Linear traversal	`arr[blockIdx.x*blockDim.x + threadIdx.x]`	✓
Row of 2D, fast dim	`arr[row][threadIdx.x]`	✓
Column of 2D, fast dim	`arr[threadIdx.x][col]`	✗ stride N
Padded 2D (pad=1)	`arr[row][threadIdx.x + 1]`	✓ (with one wasted byte at line boundary)
Vectorised load (float4)	`((float4*)arr)[i]`	✓ — 16 bytes per thread, 4× wider

That last row is the vector-load optimisation. Casting to float4* lets each thread load 16 bytes in one instruction. The warp issues a 32 × 16 = 512-byte load — which the controller still services as 4 cache-line transactions (the same count as 4 separate coalesced fp32 loads would take). The win isn't fewer transactions vs a coalesced scalar load (it's the same); it's fewer load instructions — 1 vector load instead of 4 scalar loads. Less issue pressure, more compute slots between loads. Vector loads do not fix uncoalesced access patterns — those still cost the controller the same scattered transactions.

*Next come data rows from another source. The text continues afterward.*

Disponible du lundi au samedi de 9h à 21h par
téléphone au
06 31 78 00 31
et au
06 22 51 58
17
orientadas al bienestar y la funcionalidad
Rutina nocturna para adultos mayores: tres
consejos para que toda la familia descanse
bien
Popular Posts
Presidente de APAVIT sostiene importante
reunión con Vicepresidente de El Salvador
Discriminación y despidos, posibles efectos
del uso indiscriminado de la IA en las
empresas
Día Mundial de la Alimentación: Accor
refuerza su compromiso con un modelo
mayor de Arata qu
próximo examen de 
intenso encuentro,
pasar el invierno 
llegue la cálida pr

What "stride 2" looks like in practice

The "interleaved real/imag" trap: if you have a complex array stored as float arr[N*2] with real at even indices and imag at odd, and a thread reads only the real parts, the access pattern arr[2*i] is stride 2 across the warp. Two transactions per warp instead of one. The fix is to separate the arrays (struct-of-arrays vs array-of-structs).

The structural lesson — SoA vs AoS

Consider: which is faster on the GPU?

// Array of structs
struct Particle { float x, y, z, vx, vy, vz; };
Particle p[N];
// Thread i reads p[i].x → strided by 6 floats

// vs Struct of arrays
struct Particles { float x[N], y[N], z[N], vx[N], vy[N], vz[N]; };
Particles ps;
// Thread i reads ps.x[i] → coalesced

The SoA layout wins on GPUs every time. CPU programmers often default to AoS (better cache locality for one element); GPU programmers default to SoA (better coalescing across a warp). Both are right for their hardware.

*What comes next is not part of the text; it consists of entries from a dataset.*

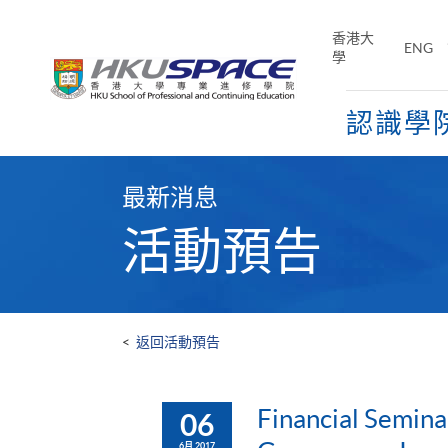
Skip
to
香港大
ENG
main
學
content
認識學
Main
content
最新消息
start
活動預告
<
返回活動預告
Financial Semina
06
6月 2017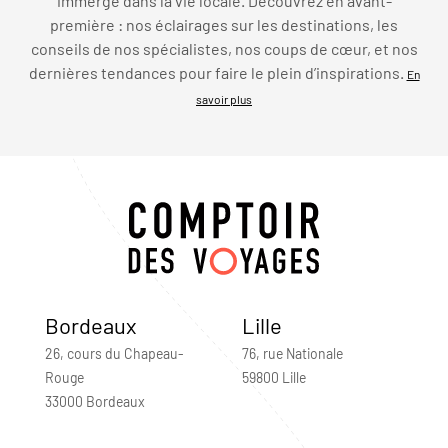
immerge dans la vie locale. Découvrez en avant-
première : nos éclairages sur les destinations, les
conseils de nos spécialistes, nos coups de cœur, et nos
dernières tendances pour faire le plein d’inspirations.
En
savoir plus
Bordeaux
Lille
26, cours du Chapeau-
76, rue Nationale
Rouge
59800 Lille
33000 Bordeaux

Why writes deserve special care

Global stores on Hopper skip L1 and go through L2 (which is write-back, so a coalesced store typically lands in L2 just like a read would). The coalescing rules are the same — uncoalesced writes mean separate transactions for each cache line. The cost gap to reads is smaller than people often think; the structural rule is what matters: 32 threads writing to consecutive addresses = 1 transaction.

So when you have a choice between "coalesced read + strided write" and "strided read + coalesced write", prefer the latter. The shared-memory transpose (lesson 24) buys you both.

Interactive · access-pattern visualizer

Pick a stride. The widget plots which cache lines a warp touches and reports the resulting transaction count and effective bandwidth fraction.

Takeaway

Memory loads happen at cache-line granularity (128 bytes). A warp's 32 threads ideally read 32 consecutive elements, hitting 1 line, 1 transaction. Any stride larger than the element size scatters the warp across multiple lines, multiplying transactions. The fix is structural — Struct-of-Arrays, vector loads, transpose-via-SMEM. Get this right and your kernels run at memory-bandwidth-roofline speed.